Neither genius nor unusual empathy nor deep introspection is required to be aware of the mind's shadows; a little assistance helps though. Weissenberg had the ability to bring the shadows near the surface in his interpretations of the music of Schumann and Chopin. He helps me know myself - and maybe Schumann and Chopin a little bit.


----------



## Mahlerian (Nov 27, 2012)

Found it, but it's out of print.

The seller offering a used copy for 2,730 yen is willing to ship internationally, though. It's up to you.

Schumann: Carnival, Piano Sonata No. 2

Edit: This one's being sold for 2,100, and it's also being shipped overseas. Listed as "Very Good" condition.

Schumann: Carnival, Piano Sonata No. 2


----------



## DavidA (Dec 14, 2012)

Warner are issuing past recordings by EMI artists in the Icon series so maybe Weissenberg will turn up there.

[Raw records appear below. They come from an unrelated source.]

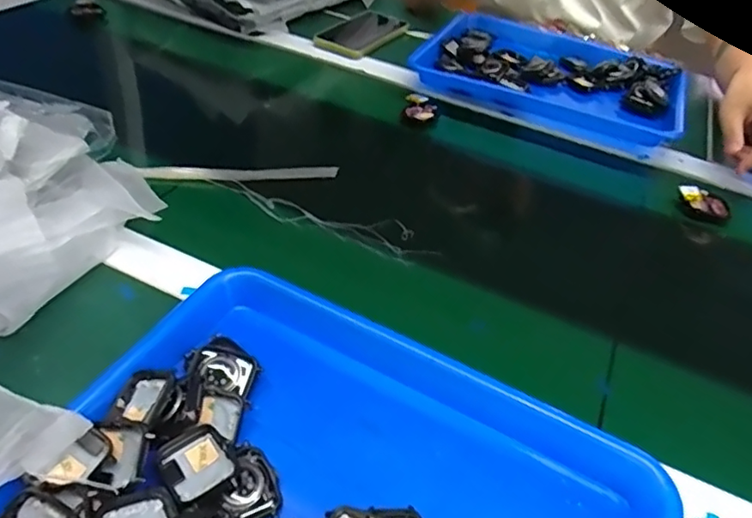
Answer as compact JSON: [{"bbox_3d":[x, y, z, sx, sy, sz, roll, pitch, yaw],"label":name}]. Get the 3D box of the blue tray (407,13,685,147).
[{"bbox_3d":[0.238,-0.252,0.765,0.329,0.045,0.245,22,45,15],"label":"blue tray"}]

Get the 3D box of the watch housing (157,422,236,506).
[{"bbox_3d":[-0.100,0.115,0.317,0.036,0.013,0.044,-26,53,-31],"label":"watch housing"}]

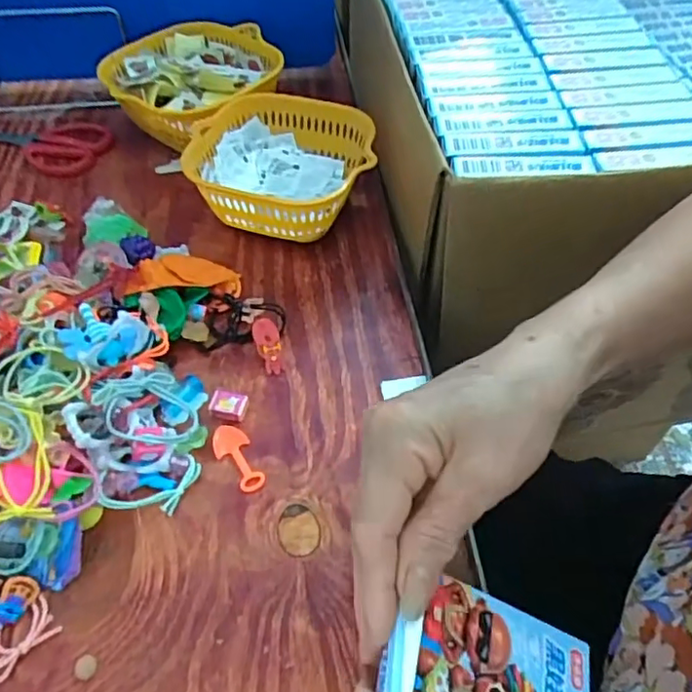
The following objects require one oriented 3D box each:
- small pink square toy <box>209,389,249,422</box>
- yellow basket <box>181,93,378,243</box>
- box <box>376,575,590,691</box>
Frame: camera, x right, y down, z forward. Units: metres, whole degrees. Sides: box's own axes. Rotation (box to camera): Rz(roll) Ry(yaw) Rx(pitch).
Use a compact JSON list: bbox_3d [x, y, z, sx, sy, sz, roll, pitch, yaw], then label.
[{"bbox_3d":[-0.076,0.039,0.388,0.022,0.010,0.016,11,53,9],"label":"small pink square toy"},{"bbox_3d":[-0.051,-0.140,0.495,0.147,0.064,0.134,11,53,8],"label":"yellow basket"},{"bbox_3d":[0.059,0.135,0.239,0.094,0.009,0.063,29,48,-15],"label":"box"}]

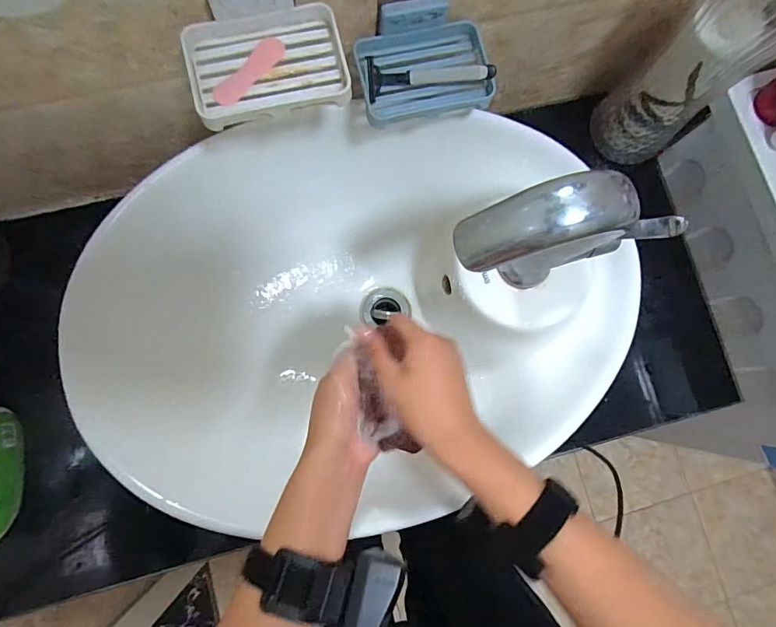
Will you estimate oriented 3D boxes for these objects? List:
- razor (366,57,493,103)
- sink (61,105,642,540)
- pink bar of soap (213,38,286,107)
[{"bbox_3d":[0.041,-0.229,0.427,0.120,0.021,0.034,-6,114,-2],"label":"razor"},{"bbox_3d":[-0.028,-0.013,0.508,0.564,0.138,0.396,-18,83,-7],"label":"sink"},{"bbox_3d":[-0.118,-0.206,0.377,0.021,0.006,0.074,41,81,2],"label":"pink bar of soap"}]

I've ordered Annie Fischer's Icon which includes stunning Mozart concertos and, incidentally, her Carnival.


----------



## Mandryka (Feb 22, 2013)

Mahlerian said:


> Found it, but it's out of print.
> 
> The seller offering a used copy for 2,730 yen is willing to ship internationally, though. It's up to you.
> 
> ...


These are LPs -------


----------



## Mahlerian (Nov 27, 2012)

Mandryka said:


> These are LPs -------


....you're right.


----------



## Ukko (Jun 4, 2010)

Mahlerian said:


> ....you're right.


The LP is listed for sale in several places on the Web. Which fact I'll use to bring up mention of the Sonata No. 2, Op.22 on the disc. The playing/interpretation is excellent - unfortunately, my copy has a skip in the finale. Don't know if it's a bad pressing. To partially compensate for the 'unfortunately', there are a lot of varied and fine interpretations of that work out there.


----------